WHAT TO DO -
Output every line of the records below as a numbered list, leaving out blank lines.

RECORDS PROVIDED -
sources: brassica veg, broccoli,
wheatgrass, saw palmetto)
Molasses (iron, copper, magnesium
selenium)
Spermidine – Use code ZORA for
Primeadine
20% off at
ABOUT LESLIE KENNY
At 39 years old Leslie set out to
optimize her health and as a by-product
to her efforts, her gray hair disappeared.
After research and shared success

WRITTEN RESPONSE -
1. sources: brassica veg, broccoli,
2. wheatgrass, saw palmetto)
3. Molasses (iron, copper, magnesium
4. selenium)
5. Spermidine – Use code ZORA for
6. Primeadine
7. 20% off at
8. ABOUT LESLIE KENNY
9. At 39 years old Leslie set out to
10. optimize her health and as a by-product
11. to her efforts, her gray hair disappeared.
12. After research and shared success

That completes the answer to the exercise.